The central question driving this experiment is: Does applying PCA improve, hurt, or keep model performance the same? And does normalizing the data before running PCA change the picture? I designed four experiments to answer these questions head-on.

The Four Experiments at a Glance

Model 01

Decision Tree — Original Data

Raw 30-feature dataset, no preprocessing beyond splitting.

Model 02

Decision Tree — Normalized Data

StandardScaler applied. All features centered and scaled to unit variance.

Model 03

Decision Tree — PCA on Original

PCA applied directly on raw data, reduced to 2 principal components.

Model 04

Decision Tree — Normalize → PCA

StandardScaler first, then PCA reducing to 17 principal components.

02 — Data Source

The Dataset: Wisconsin Diagnostic Breast Cancer

The dataset comes from the UCI Machine Learning Repository (dataset ID 17), one of the most well-known and widely-used repositories for academic machine learning research. It was originally created at the University of Wisconsin–Madison.

In this project, the dataset is fetched programmatically using the ucimlrepo  Python package, which removes the need to manually download files.

from ucimlrepo import fetch_ucirepo
import pandas as pd

# Fetch the Wisconsin Diagnostic Breast Cancer dataset (id=17)
breast_cancer_wisconsin_diagnostic = fetch_ucirepo(id=17)

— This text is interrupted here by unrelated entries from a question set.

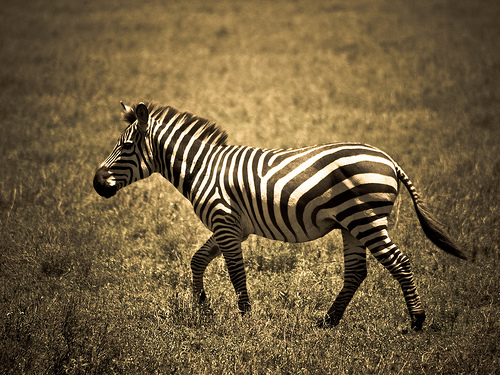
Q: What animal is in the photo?
A: A zebra.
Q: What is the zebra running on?
A: Grass.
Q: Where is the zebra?
A: On a plain.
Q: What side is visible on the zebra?
A: Left side.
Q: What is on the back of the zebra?
A: A tail.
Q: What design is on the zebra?
A: Stripes.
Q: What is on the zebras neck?
A: A mane.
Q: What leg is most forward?
A: Right leg.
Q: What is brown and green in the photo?
A: Grass.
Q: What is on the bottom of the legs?
A: Hooves.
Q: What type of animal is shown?
A: Zebra.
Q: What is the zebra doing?
A: Walking.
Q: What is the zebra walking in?
A: Grass.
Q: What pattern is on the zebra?
A: Stripes.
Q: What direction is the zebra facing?
A: Left.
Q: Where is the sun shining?
A: Behind the zebra.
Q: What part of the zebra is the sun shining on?
A: Top of the back.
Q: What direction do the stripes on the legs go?
A: Horizontal.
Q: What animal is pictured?
A: Zebra.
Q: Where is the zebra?
A: Field.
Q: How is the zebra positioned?
A: Standing.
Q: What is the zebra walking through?
A: Grass.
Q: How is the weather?
A: Sunny.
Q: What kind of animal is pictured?
A: Zebra.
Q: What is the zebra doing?
A: Running.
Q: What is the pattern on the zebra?
A: Stripes.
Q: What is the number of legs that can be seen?
A: 4.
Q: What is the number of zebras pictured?
A: 1.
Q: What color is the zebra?
A: Black and white.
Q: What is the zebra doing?
A: He is running.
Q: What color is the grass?
A: Green and brown.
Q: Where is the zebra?
A: In the plain.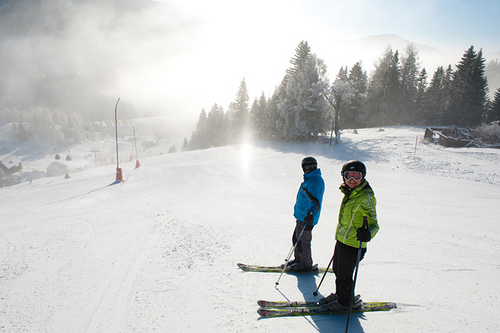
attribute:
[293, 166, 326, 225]
jacket — medium blue, green, blue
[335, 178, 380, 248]
jacket — bright green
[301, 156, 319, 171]
cap — blue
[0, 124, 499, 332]
snow — white color, clear, white, powdery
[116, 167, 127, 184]
cone — orange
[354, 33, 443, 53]
mountain — shining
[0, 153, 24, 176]
house — small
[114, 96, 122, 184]
pole — tall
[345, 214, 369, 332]
ski pole — long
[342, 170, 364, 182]
ski goggles — orange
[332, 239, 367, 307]
pants — black, snow pants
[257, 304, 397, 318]
snow ski — yellow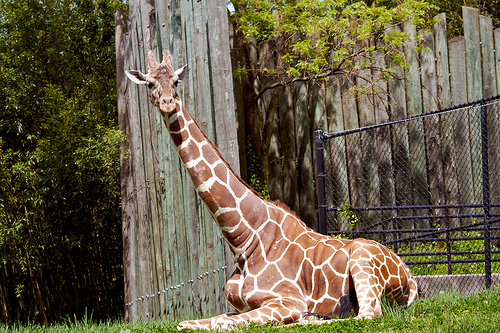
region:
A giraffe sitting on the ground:
[121, 48, 431, 332]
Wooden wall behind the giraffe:
[110, 0, 367, 331]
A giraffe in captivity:
[58, 15, 491, 326]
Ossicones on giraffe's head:
[141, 41, 176, 73]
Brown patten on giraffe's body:
[129, 48, 424, 321]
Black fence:
[277, 78, 497, 266]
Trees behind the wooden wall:
[5, 3, 401, 313]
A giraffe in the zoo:
[124, 41, 435, 331]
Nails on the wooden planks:
[125, 260, 240, 311]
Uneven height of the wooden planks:
[269, 13, 494, 85]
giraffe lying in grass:
[108, 36, 435, 328]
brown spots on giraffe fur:
[254, 227, 319, 290]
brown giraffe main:
[182, 102, 311, 231]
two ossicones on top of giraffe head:
[134, 47, 176, 66]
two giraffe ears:
[114, 59, 191, 83]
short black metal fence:
[301, 90, 498, 303]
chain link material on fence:
[350, 150, 454, 195]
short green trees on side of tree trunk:
[231, 16, 423, 193]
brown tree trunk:
[108, 14, 260, 321]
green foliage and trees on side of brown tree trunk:
[1, 3, 160, 328]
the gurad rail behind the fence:
[326, 204, 498, 239]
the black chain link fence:
[438, 92, 498, 299]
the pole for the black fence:
[312, 125, 337, 232]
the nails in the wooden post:
[120, 245, 220, 315]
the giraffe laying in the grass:
[116, 51, 418, 331]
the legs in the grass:
[182, 298, 403, 332]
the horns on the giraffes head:
[141, 44, 174, 71]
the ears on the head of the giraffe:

# Separate features (X) and target (y)
X = breast_cancer_wisconsin_diagnostic.data.features
y = breast_cancer_wisconsin_diagnostic.data.targets

# Merge into a single DataFrame for exploration
df = pd.concat([X, y], axis=1)
df.info()
df.head()

The target column is  Diagnosis , with two categories: M (Malignant) — a cancerous tumor — and B (Benign) — a non-cancerous growth. This column is later encoded numerically:  M = 1 B = 0 .

import numpy as np

# Encode 'M' (Malignant) = 1, 'B' (Benign) = 0
df['Diagnosis'] = np.where(df['Diagnosis'] == 'M', 1, 0)
df['Diagnosis'].value_counts()
Property Value Notes
Samples 569Total patient records
Features 30All numeric, no missing values
Target Classes 2M (Malignant) = 1, B (Benign) = 0
Malignant (M) 212 (37.3%) Cancerous tumors
Benign (B) 357 (62.7%) Non-cancerous growths
Missing Values 0 No imputation needed
Train / Test Split 70% / 30% random_state=2022

The dataset is moderately imbalanced — about 63% Benign vs 37% Malignant — but not so severely that it would demand resampling techniques. The 30 features are organized into three groups of 10, each describing the meanstandard error, and worst (largest) value of a cell nucleus characteristic. These 10 characteristics are: radius, texture, perimeter, area, smoothness, compactness, concavity, concave points, symmetry, and fractal dimension.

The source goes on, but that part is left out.